Pero no tiene que ser una década perdida si sabemos mirar y ver las señales luminosas que nos apuntan hacia la salida.
Por ejemplo, el que la crisis cumpla en este mes diez años significa que hay ya prácticamente una generación de puertorriqueños y puertorriqueñas que creció en medio de la narrativa de la precariedad, viendo los suelos desplazarse, los techos agrietarse y las paredes resquebrajarse. Estos no son víctimas de la complacencia que a los de generaciones anteriores nos producía la falsa prosperidad y están esforzándose por cambiar la realidad del país porque ellos sí que saben, ya que no han visto otra cosa, que nadie lo hará por ellos.

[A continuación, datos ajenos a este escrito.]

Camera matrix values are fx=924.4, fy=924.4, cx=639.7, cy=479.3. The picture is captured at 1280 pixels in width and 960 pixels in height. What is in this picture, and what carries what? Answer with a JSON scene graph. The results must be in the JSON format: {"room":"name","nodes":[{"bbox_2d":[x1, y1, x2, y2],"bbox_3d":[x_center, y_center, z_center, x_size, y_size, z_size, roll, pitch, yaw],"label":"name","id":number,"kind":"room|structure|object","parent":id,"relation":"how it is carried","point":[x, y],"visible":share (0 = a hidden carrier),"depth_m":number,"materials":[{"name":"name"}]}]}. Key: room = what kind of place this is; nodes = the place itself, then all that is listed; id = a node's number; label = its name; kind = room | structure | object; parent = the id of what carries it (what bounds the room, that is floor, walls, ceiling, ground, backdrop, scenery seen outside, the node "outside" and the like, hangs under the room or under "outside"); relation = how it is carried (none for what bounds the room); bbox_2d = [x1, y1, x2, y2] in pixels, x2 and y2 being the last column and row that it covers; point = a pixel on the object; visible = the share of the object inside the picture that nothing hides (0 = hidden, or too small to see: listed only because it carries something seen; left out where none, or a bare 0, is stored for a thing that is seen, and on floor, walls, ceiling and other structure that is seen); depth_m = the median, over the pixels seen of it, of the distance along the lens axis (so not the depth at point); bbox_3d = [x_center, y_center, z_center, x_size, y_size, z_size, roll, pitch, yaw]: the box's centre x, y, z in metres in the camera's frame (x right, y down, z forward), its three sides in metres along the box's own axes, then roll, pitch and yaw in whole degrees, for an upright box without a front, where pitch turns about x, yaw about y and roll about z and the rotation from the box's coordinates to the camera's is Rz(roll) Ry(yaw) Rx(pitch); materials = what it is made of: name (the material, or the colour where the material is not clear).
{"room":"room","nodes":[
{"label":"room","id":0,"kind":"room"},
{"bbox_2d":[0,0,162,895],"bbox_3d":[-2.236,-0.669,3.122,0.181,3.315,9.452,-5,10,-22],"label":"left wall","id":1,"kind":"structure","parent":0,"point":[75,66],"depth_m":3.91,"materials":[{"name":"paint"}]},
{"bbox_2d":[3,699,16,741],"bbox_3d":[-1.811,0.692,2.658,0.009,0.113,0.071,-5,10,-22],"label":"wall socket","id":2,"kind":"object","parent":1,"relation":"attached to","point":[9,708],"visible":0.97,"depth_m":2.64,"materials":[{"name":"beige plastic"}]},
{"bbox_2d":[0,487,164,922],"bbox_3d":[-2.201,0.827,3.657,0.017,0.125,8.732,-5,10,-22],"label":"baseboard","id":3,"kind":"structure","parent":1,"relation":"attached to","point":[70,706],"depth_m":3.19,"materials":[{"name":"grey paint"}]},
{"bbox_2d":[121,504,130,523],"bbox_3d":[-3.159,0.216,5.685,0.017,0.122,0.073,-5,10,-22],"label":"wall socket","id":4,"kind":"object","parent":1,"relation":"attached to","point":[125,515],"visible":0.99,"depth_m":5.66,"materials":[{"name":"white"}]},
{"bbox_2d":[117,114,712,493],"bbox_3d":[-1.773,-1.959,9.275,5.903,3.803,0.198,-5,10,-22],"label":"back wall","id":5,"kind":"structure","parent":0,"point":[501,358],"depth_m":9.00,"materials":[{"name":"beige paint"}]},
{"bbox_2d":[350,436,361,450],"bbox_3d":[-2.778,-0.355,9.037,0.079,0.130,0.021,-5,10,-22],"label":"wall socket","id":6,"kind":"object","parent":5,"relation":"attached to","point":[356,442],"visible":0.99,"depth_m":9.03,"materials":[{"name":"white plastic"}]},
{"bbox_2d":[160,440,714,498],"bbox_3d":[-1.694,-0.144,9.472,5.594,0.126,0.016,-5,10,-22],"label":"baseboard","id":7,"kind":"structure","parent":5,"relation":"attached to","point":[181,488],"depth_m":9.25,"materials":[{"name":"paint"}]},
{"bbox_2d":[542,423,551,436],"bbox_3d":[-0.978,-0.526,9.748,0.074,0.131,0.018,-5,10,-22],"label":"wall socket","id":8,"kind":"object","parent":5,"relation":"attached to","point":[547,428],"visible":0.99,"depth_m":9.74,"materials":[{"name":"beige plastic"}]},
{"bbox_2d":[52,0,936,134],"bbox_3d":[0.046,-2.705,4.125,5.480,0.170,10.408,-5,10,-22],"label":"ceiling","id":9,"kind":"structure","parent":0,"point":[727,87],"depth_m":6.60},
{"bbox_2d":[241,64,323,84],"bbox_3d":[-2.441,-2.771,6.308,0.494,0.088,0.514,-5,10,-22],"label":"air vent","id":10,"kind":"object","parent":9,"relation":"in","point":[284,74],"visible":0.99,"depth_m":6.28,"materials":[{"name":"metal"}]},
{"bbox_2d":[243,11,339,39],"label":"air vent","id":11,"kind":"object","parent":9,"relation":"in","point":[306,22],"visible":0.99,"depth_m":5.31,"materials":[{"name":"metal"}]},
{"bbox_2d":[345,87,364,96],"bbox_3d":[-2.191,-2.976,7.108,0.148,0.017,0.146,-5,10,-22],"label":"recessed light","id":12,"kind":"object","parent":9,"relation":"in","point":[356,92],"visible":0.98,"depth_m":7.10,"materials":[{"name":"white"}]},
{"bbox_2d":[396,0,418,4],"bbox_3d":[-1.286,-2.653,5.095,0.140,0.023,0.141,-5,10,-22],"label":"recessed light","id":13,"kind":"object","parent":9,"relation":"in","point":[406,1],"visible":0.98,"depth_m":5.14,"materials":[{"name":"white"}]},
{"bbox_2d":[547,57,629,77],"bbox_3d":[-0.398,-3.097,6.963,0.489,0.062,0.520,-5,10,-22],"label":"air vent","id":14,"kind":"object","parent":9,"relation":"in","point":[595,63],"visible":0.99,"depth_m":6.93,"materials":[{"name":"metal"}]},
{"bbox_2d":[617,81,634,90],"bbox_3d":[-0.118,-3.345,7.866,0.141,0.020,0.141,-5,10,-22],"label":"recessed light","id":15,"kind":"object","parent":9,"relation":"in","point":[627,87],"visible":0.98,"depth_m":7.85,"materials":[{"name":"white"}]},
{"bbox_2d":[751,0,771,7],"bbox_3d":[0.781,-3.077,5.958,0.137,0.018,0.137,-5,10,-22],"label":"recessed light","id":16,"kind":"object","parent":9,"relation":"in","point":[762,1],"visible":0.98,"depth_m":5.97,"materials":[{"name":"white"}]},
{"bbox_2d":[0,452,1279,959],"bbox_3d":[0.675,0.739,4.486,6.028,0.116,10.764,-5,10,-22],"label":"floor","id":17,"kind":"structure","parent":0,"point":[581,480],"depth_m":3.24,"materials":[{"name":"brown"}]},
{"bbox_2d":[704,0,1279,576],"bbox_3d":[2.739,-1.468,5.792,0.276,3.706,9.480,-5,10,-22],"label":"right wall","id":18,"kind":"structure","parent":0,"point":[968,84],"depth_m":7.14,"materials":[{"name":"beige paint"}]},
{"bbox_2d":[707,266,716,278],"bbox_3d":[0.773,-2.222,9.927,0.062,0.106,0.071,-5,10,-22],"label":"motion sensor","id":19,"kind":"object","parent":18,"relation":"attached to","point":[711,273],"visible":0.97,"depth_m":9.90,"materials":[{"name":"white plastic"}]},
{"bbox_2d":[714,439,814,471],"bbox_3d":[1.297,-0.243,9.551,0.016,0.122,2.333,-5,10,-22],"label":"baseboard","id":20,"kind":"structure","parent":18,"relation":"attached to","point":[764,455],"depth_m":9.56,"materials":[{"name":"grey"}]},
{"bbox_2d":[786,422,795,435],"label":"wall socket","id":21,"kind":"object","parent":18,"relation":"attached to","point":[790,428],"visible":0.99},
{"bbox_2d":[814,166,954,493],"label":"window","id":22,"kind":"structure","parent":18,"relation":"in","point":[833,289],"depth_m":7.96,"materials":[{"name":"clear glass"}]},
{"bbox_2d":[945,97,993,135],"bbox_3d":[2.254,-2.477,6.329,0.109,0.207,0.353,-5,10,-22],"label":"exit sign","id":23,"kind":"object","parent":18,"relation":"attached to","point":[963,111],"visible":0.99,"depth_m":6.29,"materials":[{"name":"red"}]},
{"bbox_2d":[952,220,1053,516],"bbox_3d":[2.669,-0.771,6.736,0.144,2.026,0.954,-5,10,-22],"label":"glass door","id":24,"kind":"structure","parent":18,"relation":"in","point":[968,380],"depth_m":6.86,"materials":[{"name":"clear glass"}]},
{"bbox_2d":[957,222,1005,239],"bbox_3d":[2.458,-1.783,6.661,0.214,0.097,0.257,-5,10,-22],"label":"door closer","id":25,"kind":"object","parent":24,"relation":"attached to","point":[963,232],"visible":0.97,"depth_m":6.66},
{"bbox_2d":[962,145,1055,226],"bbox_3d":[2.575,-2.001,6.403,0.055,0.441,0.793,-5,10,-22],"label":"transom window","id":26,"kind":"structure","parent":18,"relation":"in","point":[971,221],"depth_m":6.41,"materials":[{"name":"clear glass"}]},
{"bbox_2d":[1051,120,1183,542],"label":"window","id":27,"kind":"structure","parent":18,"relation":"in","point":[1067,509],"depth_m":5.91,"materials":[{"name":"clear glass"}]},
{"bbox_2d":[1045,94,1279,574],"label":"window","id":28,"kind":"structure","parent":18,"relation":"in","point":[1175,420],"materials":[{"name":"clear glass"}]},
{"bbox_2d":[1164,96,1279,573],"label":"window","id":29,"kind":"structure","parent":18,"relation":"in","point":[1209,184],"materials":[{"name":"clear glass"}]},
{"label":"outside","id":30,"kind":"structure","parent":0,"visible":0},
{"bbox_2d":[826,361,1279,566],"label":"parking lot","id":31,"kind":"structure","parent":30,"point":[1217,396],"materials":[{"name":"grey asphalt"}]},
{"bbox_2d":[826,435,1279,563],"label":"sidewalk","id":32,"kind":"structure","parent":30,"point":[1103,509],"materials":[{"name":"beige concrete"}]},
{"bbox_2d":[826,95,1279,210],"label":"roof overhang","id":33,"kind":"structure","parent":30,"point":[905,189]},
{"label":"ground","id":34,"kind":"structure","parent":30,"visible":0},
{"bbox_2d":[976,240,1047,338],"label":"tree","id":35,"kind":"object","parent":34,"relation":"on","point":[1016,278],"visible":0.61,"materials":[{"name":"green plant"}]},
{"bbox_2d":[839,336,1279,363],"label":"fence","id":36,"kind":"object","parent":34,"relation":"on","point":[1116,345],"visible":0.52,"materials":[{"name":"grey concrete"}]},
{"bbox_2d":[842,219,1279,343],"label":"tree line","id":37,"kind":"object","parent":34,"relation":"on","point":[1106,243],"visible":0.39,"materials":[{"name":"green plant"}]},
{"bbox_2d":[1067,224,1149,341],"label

Entre esos está Gustavo Díaz, de San Juan, quien a sus 21 años recién cumplidos ya es dueño de una empresa que produce exfoliadores de la piel a base de café, los cuales exporta a países como Australia, Rusia, Canadá, Estados Unidos y México, entre muchos otros. Además, dirige la organización Jóvenes Emprendedores de Puerto Rico, que conecta a muchachos con ideas de negocios con los inversionistas que pueden darle el financiamiento para echar a volar esas iniciativas.
Gustavo vio a su madre perder un empleo en el que se había sentido segura por más de 30 años y a su padre, quien salió de Argentina en los años 80 huyéndole a “la década perdida”, batallar continuamente con la incertidumbre en torno al suyo. Cuando empezó la recesión, tenía once añitos. No recuerda mucho de cuando a Puerto Rico se le consideraba “la perla del Caribe”. Él no tuvo que salir de la zona de comodidad, porque, la verdad, nunca sintió que había tal zona de comodidad.
Tiene bien claro lo que hay en Puerto Rico y lo que falta: “Estamos en una situación complicada. Pero tenemos el capital humano más valioso en el mundo entero. A la misma vez, tenemos el apoyo del gobierno si quieres ser empresario. Tienes las personas que te pueden dar la mentoría. No nos hemos dado cuenta de que si colaboramos y trabajamos juntos podemos hacer cosas bien cabronas”.
Perdón por eso último, pero es que así hablan estos atrevidos. Y a mí me encanta oírlos.